[Source records]
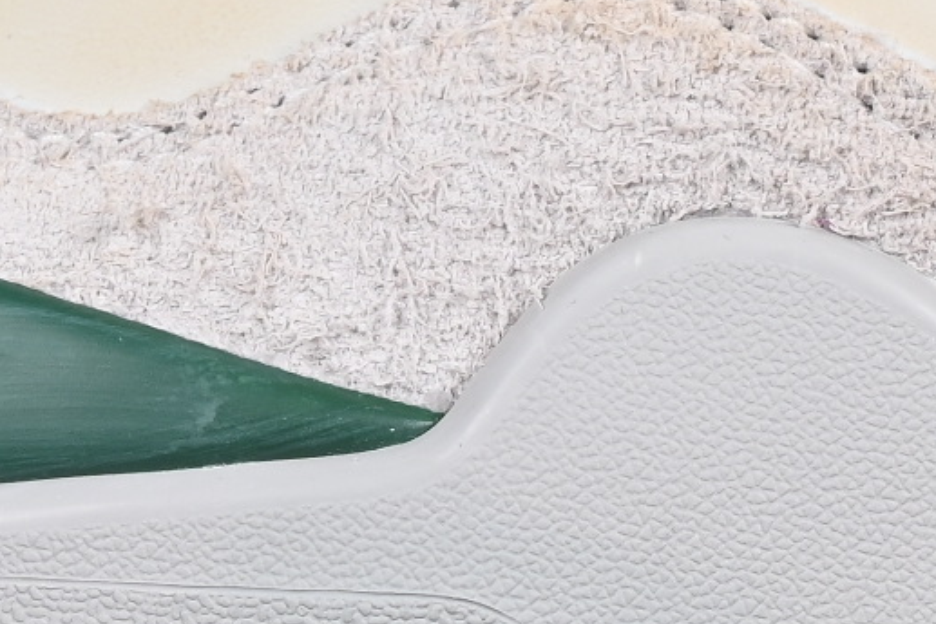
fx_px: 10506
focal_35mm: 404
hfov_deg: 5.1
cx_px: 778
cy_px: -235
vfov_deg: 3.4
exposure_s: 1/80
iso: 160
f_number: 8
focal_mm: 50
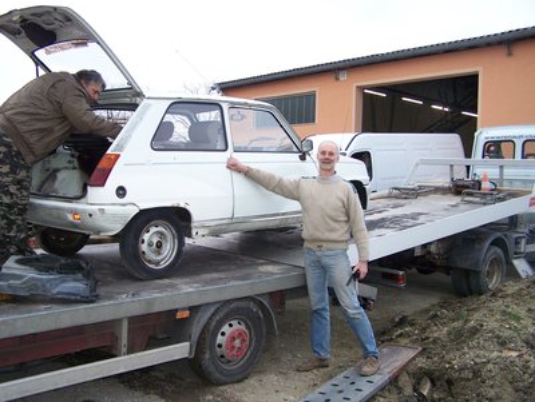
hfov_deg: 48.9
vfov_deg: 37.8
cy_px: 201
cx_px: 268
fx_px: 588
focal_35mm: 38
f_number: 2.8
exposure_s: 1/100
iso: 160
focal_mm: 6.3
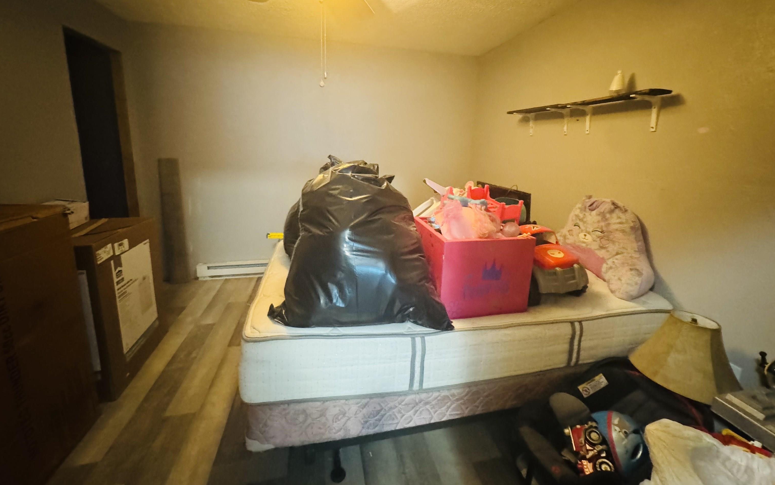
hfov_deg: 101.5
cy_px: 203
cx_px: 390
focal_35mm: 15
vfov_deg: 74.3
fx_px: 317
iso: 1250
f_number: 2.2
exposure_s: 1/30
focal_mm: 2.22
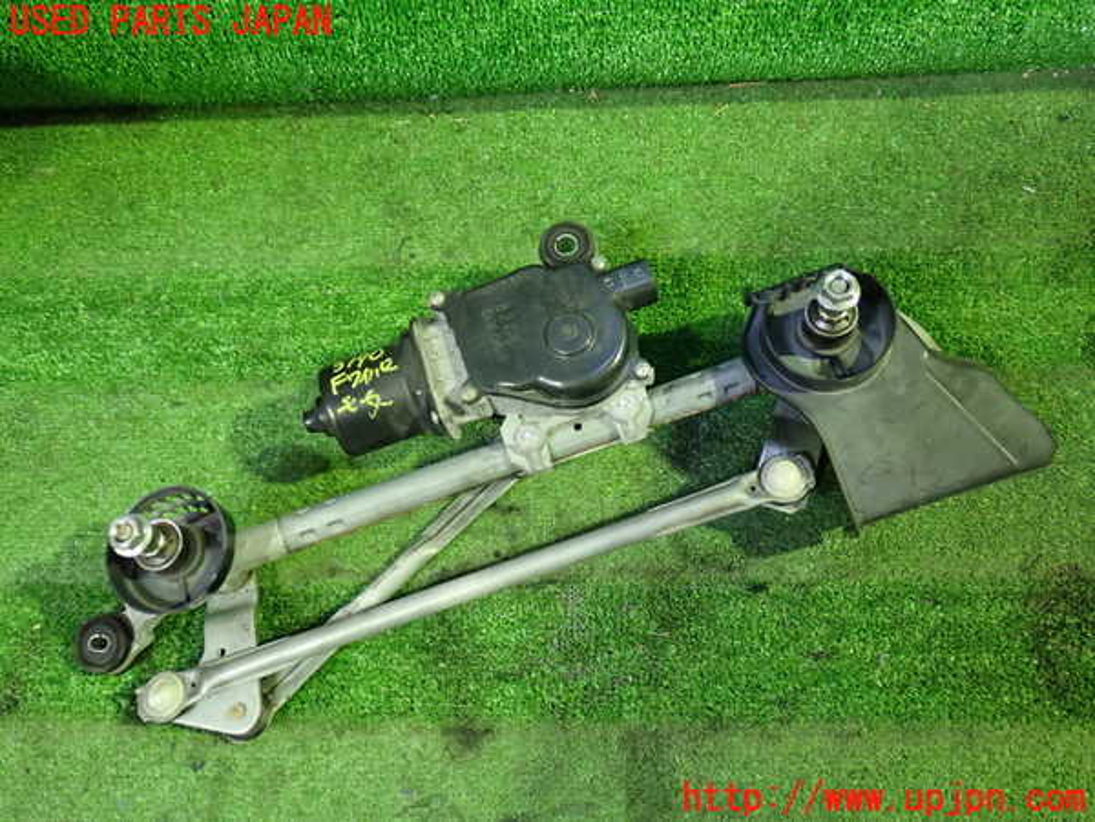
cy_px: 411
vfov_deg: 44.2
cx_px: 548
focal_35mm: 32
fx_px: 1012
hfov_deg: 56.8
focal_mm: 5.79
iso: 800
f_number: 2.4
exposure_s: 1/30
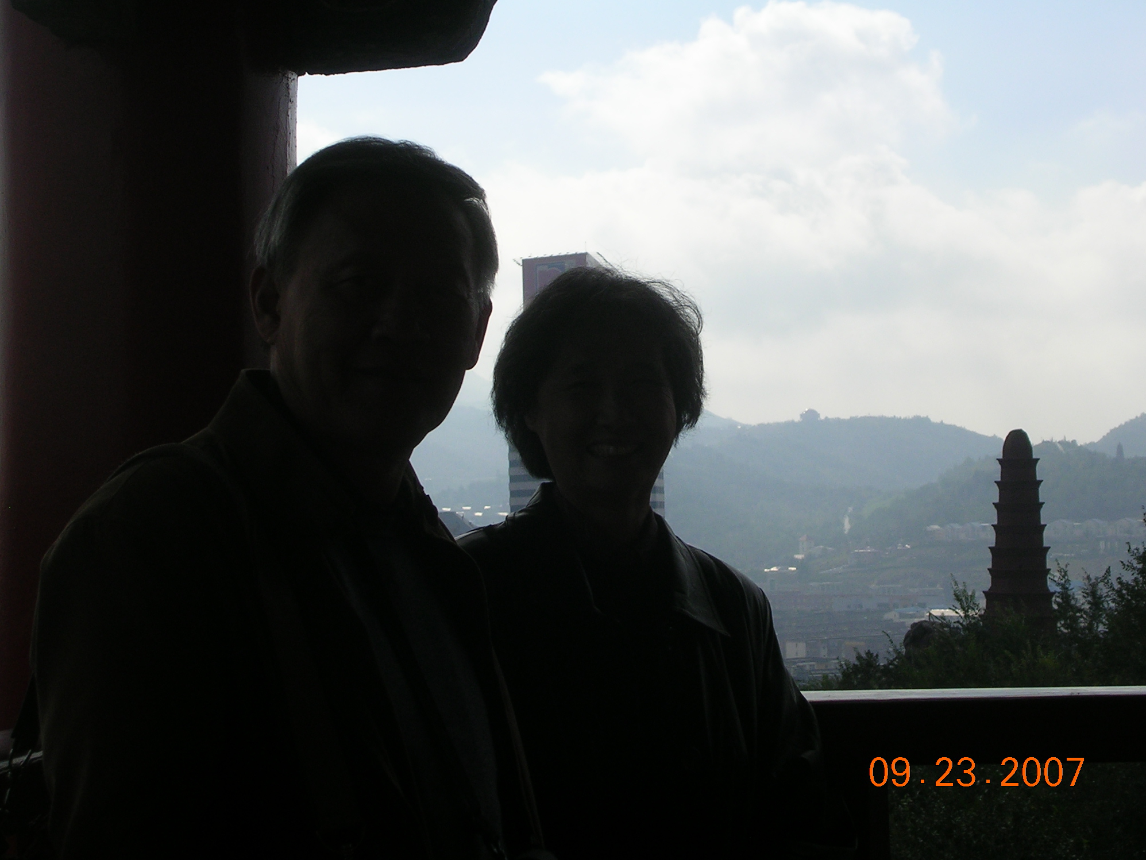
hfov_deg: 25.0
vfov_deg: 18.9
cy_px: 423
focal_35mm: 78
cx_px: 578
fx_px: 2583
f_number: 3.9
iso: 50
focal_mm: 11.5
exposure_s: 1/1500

Task
Pictures aside, repeat every line of the data above exactly.

Response to this task
fx_px: 10506
focal_35mm: 404
hfov_deg: 5.1
cx_px: 778
cy_px: -235
vfov_deg: 3.4
exposure_s: 1/80
iso: 160
f_number: 8
focal_mm: 50
hfov_deg: 48.9
vfov_deg: 37.8
cy_px: 201
cx_px: 268
fx_px: 588
focal_35mm: 38
f_number: 2.8
exposure_s: 1/100
iso: 160
focal_mm: 6.3
hfov_deg: 101.5
cy_px: 203
cx_px: 390
focal_35mm: 15
vfov_deg: 74.3
fx_px: 317
iso: 1250
f_number: 2.2
exposure_s: 1/30
focal_mm: 2.22
cy_px: 411
vfov_deg: 44.2
cx_px: 548
focal_35mm: 32
fx_px: 1012
hfov_deg: 56.8
focal_mm: 5.79
iso: 800
f_number: 2.4
exposure_s: 1/30
hfov_deg: 25.0
vfov_deg: 18.9
cy_px: 423
focal_35mm: 78
cx_px: 578
fx_px: 2583
f_number: 3.9
iso: 50
focal_mm: 11.5
exposure_s: 1/1500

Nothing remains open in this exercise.